Recently, confidence in the U.S. Dollar has been waning. We’re still the top dog, and I expect that we will be for at least a couple of decades to come, but the rise of China as an economic power and cryptocurrencies have been nibbling away at the dominance of the dollar. Most recently, our friends in Saudi Arabia have elected to accept the Chinese Yuan for oil sales with hopes to pay off Chinese debt with a more favorable exchange rate. Personally, I don’t think the dethroning of the U.S. Dollar as a global exchange has received the press that it deserves. It’s not just “inside baseball.” It’s a leaking crack in a dam that may one daybreak.

And did I mention oil? The cost of petroleum for fuel and industrial uses impacts ALL consumer goods and between domestic politics and a war raging in Eastern Europe, oil prices are expected to be volatile for months if not years to come.

The purveyors of gold and silver have been predicting a total breakdown of western economies for as long as I remember. I don’t let that get me excited, but the factors driving inflation right now are an economic “Perfect Storm.” Earlier this week, the McCook Gazette reported that the City of McCook will raise our utility costs, as it must. Municipal governments are forced to confront the same factors that we do in our business and household budgets. We can and should always ask that our representatives spend our money as carefully as possible. On the whole, I think they do, but there is no immunity from inflation.

If that’s not enough to worry about, our recent economic reports have raised the specter of “stagflation,” which, as the name implies, describes the infrequent collision of stagnation plus inflation.
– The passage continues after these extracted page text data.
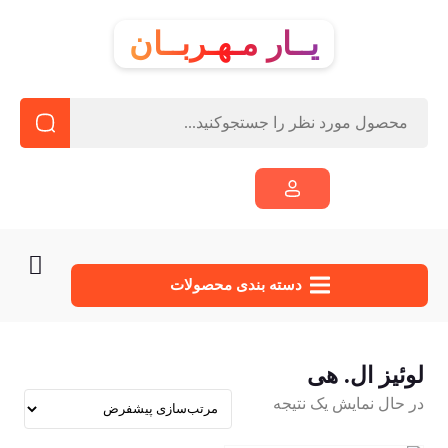
یــار مـهـربــان
دسته‌ بندی محصولات
لوئیز ال. هی
در حال نمایش یک نتیجه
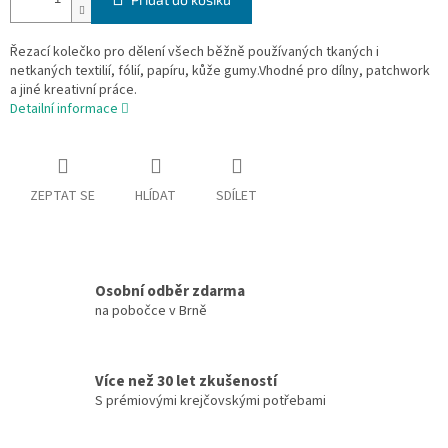
Řezací kolečko pro dělení všech běžně používaných tkaných i
netkaných textilií, fólií, papíru, kůže gumy.Vhodné pro dílny, patchwork
a jiné kreativní práce.
Detailní informace
ZEPTAT SE
HLÍDAT
SDÍLET
Osobní odběr zdarma
na pobočce v Brně
Více než 30 let zkušeností
S prémiovými krejčovskými potřebami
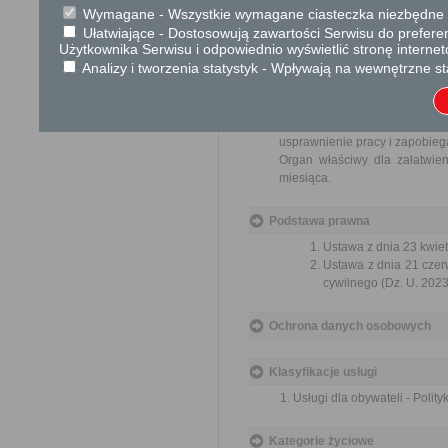
Brak
Wymagane - Wszystkie wymagane ciasteczka niezbędne do
Ułatwiające - Dostosowują zawartości Serwisu do preferen
Skargi i wnioski
Użytkownika Serwisu i odpowiednio wyświetlić stronę interne
Analizy i tworzenia statystyk - Wpływają na wewnętrzne st
Przedmiotem skargi może by
ich pracowników, naruszenie p
spraw.
Przedmiotem wniosku mogą 
usprawnienie pracy i zapobieg
Organ właściwy dla załatwien
miesiąca.
Podstawa prawna
Ustawa z dnia 23 kwiet
Ustawa z dnia 21 czer
cywilnego (Dz. U. 2023
Ochrona danych osobowych
Klasyfikacje usługi
Usługi dla obywateli - Polit
Kategorie życiowe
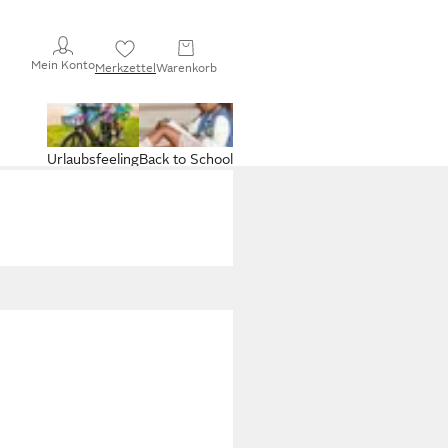
Mein Konto
Merkzettel
Warenkorb
Urlaubsfeeling
Back to School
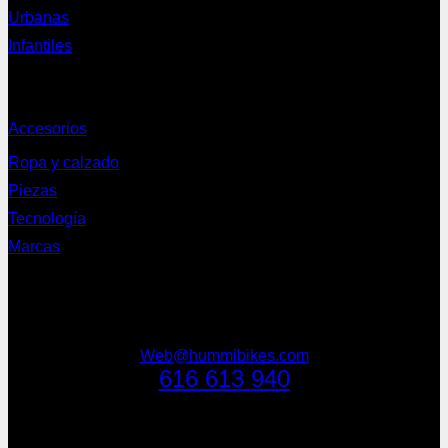
Urbanas
Infantiles
Complementos
Accesorios
Ropa y calzado
Piezas
Tecnología
Marcas
NEWSLETTER
Web@hummibikes.com
616 613 940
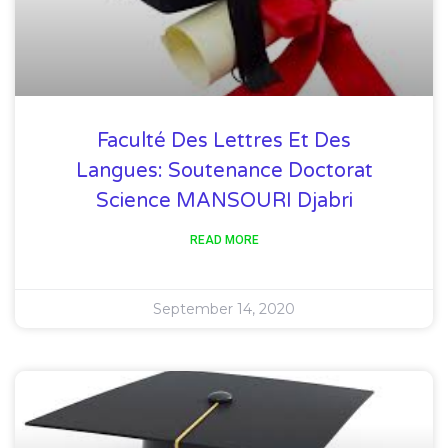
Faculté Des Lettres Et Des
Langues: Soutenance Doctorat
Science MANSOURI Djabri
READ MORE
September 14, 2020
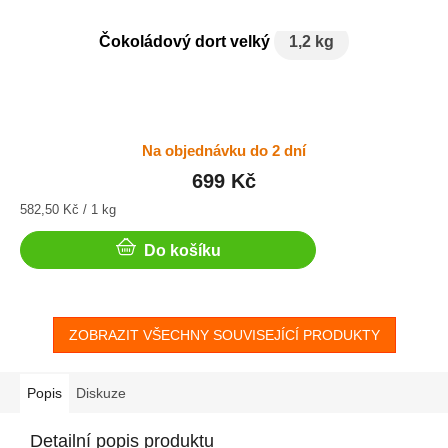
Čokoládový dort velký
1,2 kg
Na objednávku do 2 dní
699 Kč
Měrná
582,50 Kč / 1 kg
cena:
Do košíku
ZOBRAZIT VŠECHNY SOUVISEJÍCÍ PRODUKTY
Popis
Diskuze
Detailní popis produktu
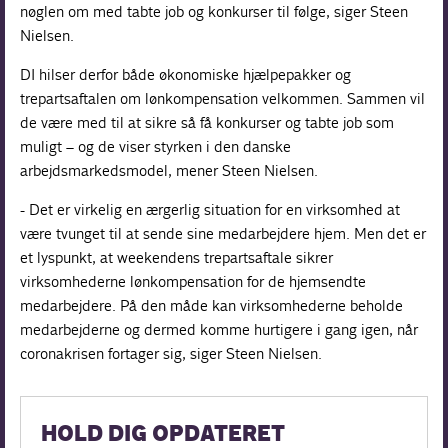
nøglen om med tabte job og konkurser til følge, siger Steen
Nielsen.
DI hilser derfor både økonomiske hjælpepakker og
trepartsaftalen om lønkompensation velkommen. Sammen vil
de være med til at sikre så få konkurser og tabte job som
muligt – og de viser styrken i den danske
arbejdsmarkedsmodel, mener Steen Nielsen.
- Det er virkelig en ærgerlig situation for en virksomhed at
være tvunget til at sende sine medarbejdere hjem. Men det er
et lyspunkt, at weekendens trepartsaftale sikrer
virksomhederne lønkompensation for de hjemsendte
medarbejdere. På den måde kan virksomhederne beholde
medarbejderne og dermed komme hurtigere i gang igen, når
coronakrisen fortager sig, siger Steen Nielsen.
HOLD DIG OPDATERET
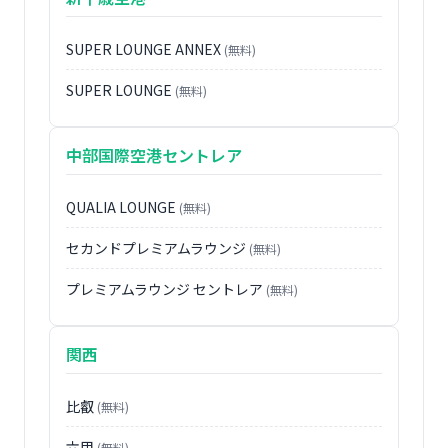
SUPER LOUNGE ANNEX
(無料)
SUPER LOUNGE
(無料)
中部国際空港セントレア
QUALIA LOUNGE
(無料)
セカンドプレミアムラウンジ
(無料)
プレミアムラウンジ セントレア
(無料)
関西
比叡
(無料)
六甲
(無料)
While our inflation rate of 7.9% is at a 40-year high, our anticipated growth in GDP (Gross Domestic Product) has dropped from 4.0% to 2.8%. If inflation remains high and GDP continues to drop, it is then that we find ourselves in some deep Kimchi, because stagflation robs our economic planners of many tools used to tame inflation and has negative effects on job growth, and that’s a whole other topic to unpack.

Suffice it to say that inflation may be with us for a while. Oil prices will eventually stabilize, but at what price, we don’t know. Whatever the case, don’t let it get you down. Snow cones are still 25 cents in McCook, Nebraska.